J’ai bien entendu votre proposition de revenir sur ces questions. De fait, tout le monde comprend bien qu’un problème se pose ! J’en ai toutefois une autre à vous faire : puisque nous travaillons dans l’urgence – vous venez de rappeler la manière dont ces ordonnances nous arrivent –, pourquoi ne pas adopter notre proposition, en attendant que le Gouvernement soumette à la commission mixte paritaire un dispositif finalisé ?
Ainsi, nous répondrions à l’insécurité juridique que vous avez vous-même reconnue, monsieur le secrétaire d’État, tout en vous laissant quelques jours pour mettre au point une proposition sécurisée : quelques jours, soit pratiquement dix fois plus que le temps dans lequel nous avons travaillé…

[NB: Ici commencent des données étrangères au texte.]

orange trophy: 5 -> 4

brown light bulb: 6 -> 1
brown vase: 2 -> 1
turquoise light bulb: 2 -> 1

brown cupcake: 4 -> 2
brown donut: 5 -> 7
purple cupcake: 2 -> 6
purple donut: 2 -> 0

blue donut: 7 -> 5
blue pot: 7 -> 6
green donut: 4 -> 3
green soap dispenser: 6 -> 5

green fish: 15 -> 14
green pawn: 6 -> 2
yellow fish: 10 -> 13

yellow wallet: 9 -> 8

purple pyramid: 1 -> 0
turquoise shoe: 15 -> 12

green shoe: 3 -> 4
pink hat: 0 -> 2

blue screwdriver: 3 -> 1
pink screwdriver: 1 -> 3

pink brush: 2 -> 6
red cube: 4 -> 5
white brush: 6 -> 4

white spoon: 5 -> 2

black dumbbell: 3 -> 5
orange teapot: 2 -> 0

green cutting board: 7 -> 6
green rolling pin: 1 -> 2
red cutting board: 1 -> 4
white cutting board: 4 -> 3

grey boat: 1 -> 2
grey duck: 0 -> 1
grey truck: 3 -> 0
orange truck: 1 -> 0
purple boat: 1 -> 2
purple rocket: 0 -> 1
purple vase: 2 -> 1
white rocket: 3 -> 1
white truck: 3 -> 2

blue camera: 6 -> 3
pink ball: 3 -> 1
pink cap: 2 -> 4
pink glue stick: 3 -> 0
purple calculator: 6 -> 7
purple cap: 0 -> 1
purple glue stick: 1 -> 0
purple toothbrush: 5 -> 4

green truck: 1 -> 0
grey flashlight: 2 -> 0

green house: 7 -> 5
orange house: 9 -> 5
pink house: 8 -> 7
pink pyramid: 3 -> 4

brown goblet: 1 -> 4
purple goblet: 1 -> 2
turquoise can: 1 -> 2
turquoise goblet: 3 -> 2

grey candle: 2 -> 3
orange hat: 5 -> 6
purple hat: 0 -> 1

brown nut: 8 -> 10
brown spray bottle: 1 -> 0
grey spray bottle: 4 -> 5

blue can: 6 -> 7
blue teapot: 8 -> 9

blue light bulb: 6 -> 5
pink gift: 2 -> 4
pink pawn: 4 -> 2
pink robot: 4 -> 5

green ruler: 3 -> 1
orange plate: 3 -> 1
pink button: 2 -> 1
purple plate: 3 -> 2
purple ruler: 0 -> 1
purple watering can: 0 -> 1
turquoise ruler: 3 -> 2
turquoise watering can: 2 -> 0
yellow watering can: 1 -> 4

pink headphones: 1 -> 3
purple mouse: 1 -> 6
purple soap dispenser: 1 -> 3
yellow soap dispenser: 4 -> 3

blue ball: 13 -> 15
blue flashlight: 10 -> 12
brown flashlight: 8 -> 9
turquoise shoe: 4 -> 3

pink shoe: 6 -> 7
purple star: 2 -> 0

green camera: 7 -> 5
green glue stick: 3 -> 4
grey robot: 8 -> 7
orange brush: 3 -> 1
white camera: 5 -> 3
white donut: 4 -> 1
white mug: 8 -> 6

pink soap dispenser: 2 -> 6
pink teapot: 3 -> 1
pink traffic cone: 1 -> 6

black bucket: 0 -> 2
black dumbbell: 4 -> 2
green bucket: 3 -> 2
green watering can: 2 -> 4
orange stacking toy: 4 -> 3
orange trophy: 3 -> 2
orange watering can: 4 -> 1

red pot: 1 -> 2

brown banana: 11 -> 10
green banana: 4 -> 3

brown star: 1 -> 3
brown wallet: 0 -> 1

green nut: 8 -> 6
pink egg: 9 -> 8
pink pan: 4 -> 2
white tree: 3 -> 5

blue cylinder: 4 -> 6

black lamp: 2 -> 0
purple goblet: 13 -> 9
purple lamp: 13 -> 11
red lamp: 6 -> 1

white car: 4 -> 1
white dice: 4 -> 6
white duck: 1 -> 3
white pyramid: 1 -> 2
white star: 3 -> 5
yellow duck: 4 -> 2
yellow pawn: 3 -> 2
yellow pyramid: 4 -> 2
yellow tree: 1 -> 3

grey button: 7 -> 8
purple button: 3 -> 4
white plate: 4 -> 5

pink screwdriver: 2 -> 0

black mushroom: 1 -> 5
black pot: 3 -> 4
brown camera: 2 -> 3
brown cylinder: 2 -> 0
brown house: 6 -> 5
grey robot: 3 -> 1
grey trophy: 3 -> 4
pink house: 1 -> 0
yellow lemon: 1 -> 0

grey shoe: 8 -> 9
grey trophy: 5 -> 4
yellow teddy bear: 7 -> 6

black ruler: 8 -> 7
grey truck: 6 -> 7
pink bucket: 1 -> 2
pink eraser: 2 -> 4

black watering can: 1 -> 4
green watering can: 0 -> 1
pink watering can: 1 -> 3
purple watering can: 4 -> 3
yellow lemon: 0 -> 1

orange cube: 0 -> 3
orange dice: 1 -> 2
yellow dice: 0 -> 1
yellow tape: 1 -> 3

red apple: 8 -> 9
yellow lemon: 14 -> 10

M. le président. L’amendement n° 13 rectifié, présenté par MM. Dantec, Longeot, Bignon et Vall, est ainsi libellé :
Après l’alinéa 46
Insérer quatre alinéas ainsi rédigés :
…) L’article L. 122-1 est ainsi modifié :
- le V est complété par un alinéa ainsi rédigé :
« L’avis de l’autorité environnementale fait l’objet d’une réponse écrite de la part du maître d’ouvrage. » ;
- au VI, après le mot : « public », sont insérés les mots : « , ainsi que la réponse écrite à l’avis de l’autorité environnementale, » ;
La parole est à M. Ronan Dantec.
M. Ronan Dantec. Cet amendement et le suivant font suite aux travaux de la commission d’enquête sur la réalité des mesures de compensation des atteintes à la biodiversité, dont le rapport a pour sous-titre : « Construire le consensus ». Il s’agit de mettre en application deux des trente-cinq propositions adoptées à l’unanimité par cette commission d’enquête.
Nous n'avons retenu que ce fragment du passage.